Lucas Vieira de Souza[1]
No dia 21 de março de 2019, às 18 horas e 30 minutos, ocorreu, no campus Guarulhos da Universidade Federal de São Paulo (Unifesp), a aula inaugural do curso de História intitulada “História e Ciências Sociais”, ministrada pelo historiador Fernando Novais (USP/Unicamp). A apresentação do convidado foi realizada pela historiadora Wilma Peres Costa (Unifesp), quem destacou a honra de recebê-lo em um momento tão crítico e tão complexo pelo qual nosso país passa. Ao encerrar sua apresentação, Peres Costa observou que as crises políticas são momentos fundamentais da experiência humana e também da experiência dos pesquisadores, aos quais caberia entendê-las para terem a capacidade de produzir ferramentas de compreensão da história.
Ao iniciar sua exposição, Novais relembrou o período em que era aluno do curso de História da Faculdade de Filosofia, Letras e Ciências (FFLC) da Universidade de São Paulo (USP), então localizada na rua Maria Antônia. Nessa condição, movido por forte curiosidade, Novais observou que adorava frequentar, além das aulas do curso em que era matriculado, as aulas dos cursos de Filosofia e Ciências Sociais. Segundo ele, a grande pergunta que o inquietava era a seguinte: “Qual era a distinção e semelhança entre Ciências Sociais e História?”. Esse foi o tema que debateria em sua aula, focada na relação entre as disciplinas do período pós-guerra até a atualidade.
O que diferencia a História das Ciências Sociais? De acordo com Novais, a História é uma disciplina muito mais antiga; portanto, seria algo extremamente importante analisar qual foi o impacto das Ciências Sociais sobre a História e não o contrário. Na História Cultural, o aparecimento das Ciências Sociais teria correspondido a algumas demandas histórico-culturais.
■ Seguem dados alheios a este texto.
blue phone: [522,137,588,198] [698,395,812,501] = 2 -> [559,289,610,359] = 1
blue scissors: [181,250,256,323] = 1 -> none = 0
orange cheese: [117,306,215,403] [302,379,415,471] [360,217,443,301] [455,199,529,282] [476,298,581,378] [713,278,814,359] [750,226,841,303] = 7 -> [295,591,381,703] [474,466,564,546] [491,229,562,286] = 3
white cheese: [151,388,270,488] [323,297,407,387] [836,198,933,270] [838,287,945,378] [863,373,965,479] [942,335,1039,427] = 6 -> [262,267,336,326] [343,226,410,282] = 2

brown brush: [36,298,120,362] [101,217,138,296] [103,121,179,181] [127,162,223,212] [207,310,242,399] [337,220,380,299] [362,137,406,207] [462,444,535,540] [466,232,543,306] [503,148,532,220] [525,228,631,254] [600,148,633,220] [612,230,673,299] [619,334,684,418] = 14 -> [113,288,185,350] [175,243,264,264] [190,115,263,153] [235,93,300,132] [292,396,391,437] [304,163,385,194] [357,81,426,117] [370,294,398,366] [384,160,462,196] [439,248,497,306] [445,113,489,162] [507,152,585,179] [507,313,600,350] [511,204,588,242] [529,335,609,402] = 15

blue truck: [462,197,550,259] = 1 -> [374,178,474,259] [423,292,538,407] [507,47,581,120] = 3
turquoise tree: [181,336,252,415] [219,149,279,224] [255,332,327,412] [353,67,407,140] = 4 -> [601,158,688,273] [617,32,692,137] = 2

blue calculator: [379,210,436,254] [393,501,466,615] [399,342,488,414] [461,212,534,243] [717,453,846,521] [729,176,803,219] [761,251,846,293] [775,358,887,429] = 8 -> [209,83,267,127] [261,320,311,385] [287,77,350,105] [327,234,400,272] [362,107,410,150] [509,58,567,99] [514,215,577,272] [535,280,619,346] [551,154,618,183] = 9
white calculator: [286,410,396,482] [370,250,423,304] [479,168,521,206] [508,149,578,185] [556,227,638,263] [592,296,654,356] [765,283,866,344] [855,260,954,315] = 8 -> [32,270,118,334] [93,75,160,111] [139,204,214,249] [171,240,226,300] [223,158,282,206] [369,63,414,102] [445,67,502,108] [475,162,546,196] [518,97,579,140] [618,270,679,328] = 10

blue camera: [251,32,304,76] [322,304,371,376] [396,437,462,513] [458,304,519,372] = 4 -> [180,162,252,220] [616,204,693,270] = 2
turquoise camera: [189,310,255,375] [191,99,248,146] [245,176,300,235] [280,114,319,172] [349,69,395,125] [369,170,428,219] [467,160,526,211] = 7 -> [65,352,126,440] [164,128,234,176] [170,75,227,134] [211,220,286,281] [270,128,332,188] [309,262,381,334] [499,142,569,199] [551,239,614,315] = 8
A História já existia antes mesmo do capitalismo industrial ou da partilha do mundo. Mais: a História corresponderia à necessidade da memória social; ou seja, a sociedade precisa da memória, pois ela é o fundante instituinte social e responsável pela narrativa dos acontecimentos. Portanto, qual seria o objeto da História? O acontecer humano de qualquer tipo, em qualquer lugar e em qualquer momento, sabendo-se, no entanto, que é praticamente impossível reconstituir todos os acontecimentos. Isso significa que a História é indelimitável. Ao contrário da História, o que caracteriza o pensamento científico são dois aspectos: um objeto claramente delimitado e um método adequado a esse objeto. O objeto da História se caracteriza pela sua infinitude.
A partir do século XVIII, os historiadores passaram a se tornar cientistas pois, além de narrarem os acontecimentos humanos, passaram a explicá-los com os conceitos das Ciências Sociais. Isso aconteceu ao longo dos séculos XIX e XX, principalmente na França. Os historiadores passaram a afirmar que houve um recorte epistemológico na História antes dos conceitos. Para o professor Novais, não há recorte epistemológico, pois a História se diferencia das Ciências Sociais porque ela tenta historicizar os conceitos, o que a coloca diante de problemas sem saída: para explicar, é necessário usar conceitos; mas. em História, é preciso historicizá-los; para isso, é preciso conhecer a História; para conhece-la é necessário compreender como os conceitos funcionam; para tanto, é preciso conhecê-los. A História precisa chegar ao individual, ao acontecimento, e é isso que a distingue das Ciências Sociais. A Ciência Social retrospectiva se diferencia da História Social.
De acordo com Fernando Novais, nas Ciências Sociais se recorta um objeto dentro das esferas da existência. Na História, é preciso não somente contar, mas reconstituir os objetos – os acontecimentos – , os quais, em si mesmos, não pertencem a uma só esfera da existência. Em poucas palavras, o historiador conceitua, explica para reconstituir. O cientista social reconstitui para explicar.
A relação entre Ciências Sociais e História no Brasil e na América Latina é complicada, pois quando se menciona as interpretações dos países, sempre há uma relação muito forte com a história, diferentemente dos Estados Unidos, onde não há a “mania” de interpretar o país, mas sim reconstituir sua história. Poucos historiadores teriam procurado interpretar o Brasil. No mais, os historiadores caracterizam a “nova história” por dois aspectos: I – busca por novos temas e II – a desconceitualização, ou seja, o abandono do uso de conceitos criados pelas Ciências Sociais.
[1] Mestre em Ciências Sociais pela Universidade Federal de São Paulo (UNIFESP) e pesquisador assistente do CEDEC.